Porto Alegre, para ele, havia crescido de maneira exagerada e desorganizada, perdendo muitas de suas características. Com o crescimento desordenado, a cidade acabou ficando estrangulada. Assim, por limitações físicas e também por não compreender mais sua própria cidade, Sérgio preferia não se arriscar em sair de seus limites mais próximos. Tinha medo de se perder num emaranhado de ruas e vias desconhecidas.
Se até os anos 70, as casas ainda se destacavam na paisagem, com o passar do tempo, os altos edifícios, com dezenas de apartamentos, passaram a dominar as ruas. E uma das causas mais nítidas pode ser também a violência. Esse era o aspecto contemporâneo que mais assustava Sérgio da Costa Franco. “Ao voltar a Porto Alegre, vivi a década de 70 ainda sem grades e sem temores. Caminhava-se de noite, mesmo nas ruas escuras, sem correr risco, salvo se se procurasse áreas conturbadas das periferias”, comparava. E ainda me falou como a violência interferiu na arquitetura. “Quando comprei minha primeira casa, os jardins não tinham altas grades, e a minha, sequer um murinho que a separasse do passeio. Assim ficou durante vários anos”.
Não é preciso ser muito idoso para ter conhecido uma Porto Alegre mais segura e menos medrosa, quando os jardins não tinham grades, nem portas e janelas eram gradeadas como celas de prisão. “Posso dizer que fui testemunha desse processo de encarceramento da classe média e do pânico que tornou nossas ruas desertas à noite, apenas frequentadas as que têm bares abertos e movimento de automóveis. Vivi essa transição da liberdade e da segurança para o cativeiro e o medo”.
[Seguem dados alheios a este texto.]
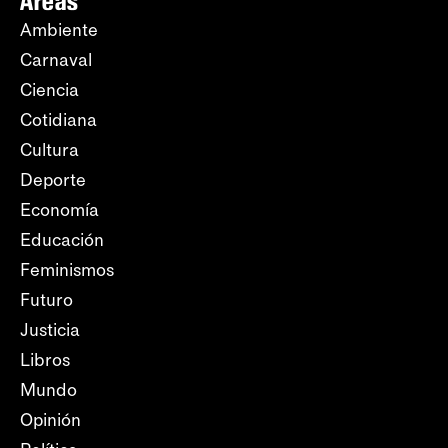
Áreas
Ambiente
Carnaval
Ciencia
Cotidiana
Cultura
Deporte
Economía
Educación
Feminismos
Futuro
Justicia
Libros
Mundo
Opinión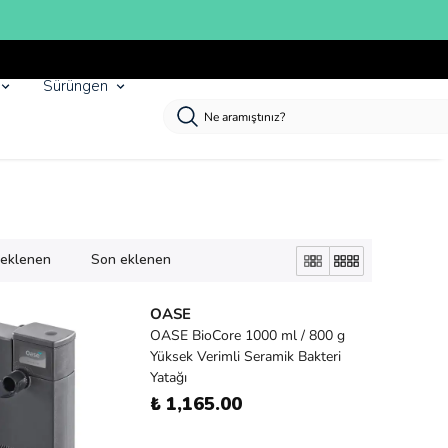
Sürüngen
k eklenen
Son eklenen
OASE
OASE BioCore 1000 ml / 800 g
Yüksek Verimli Seramik Bakteri
Yatağı
₺ 1,165.00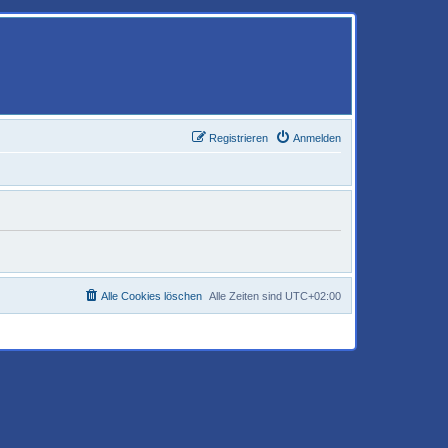
Registrieren
Anmelden
Alle Cookies löschen
Alle Zeiten sind
UTC+02:00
Ao seu lado, eu também fui ficando saudoso de uma Porto Alegre que pouco conheci. Uma a do Largo dos Medeiros, o grande local por onde até os anos 70 passava a vida da cidade. Lá ocorriam debates, palestras, encontros políticos. Era um lugar de força política muito grande. E também um ponto de encontro natural. Você saía de casa e nem precisava marcar encontros. Era só chegar por lá que naturalmente você veria as pessoas. A vida de Porto Alegre era muito vinculada ao centro da cidade.
Outra, a dos balneários. Porto Alegre era rica em locais onde as pessoas podiam se banhar, ter uma vida quase que de praia de mar, só que à beira do Guaíba. Isso tudo se perdeu. É uma bênção para uma cidade ter um Rio Guaíba. E isso deveria ser mais valorizado e melhor aproveitado.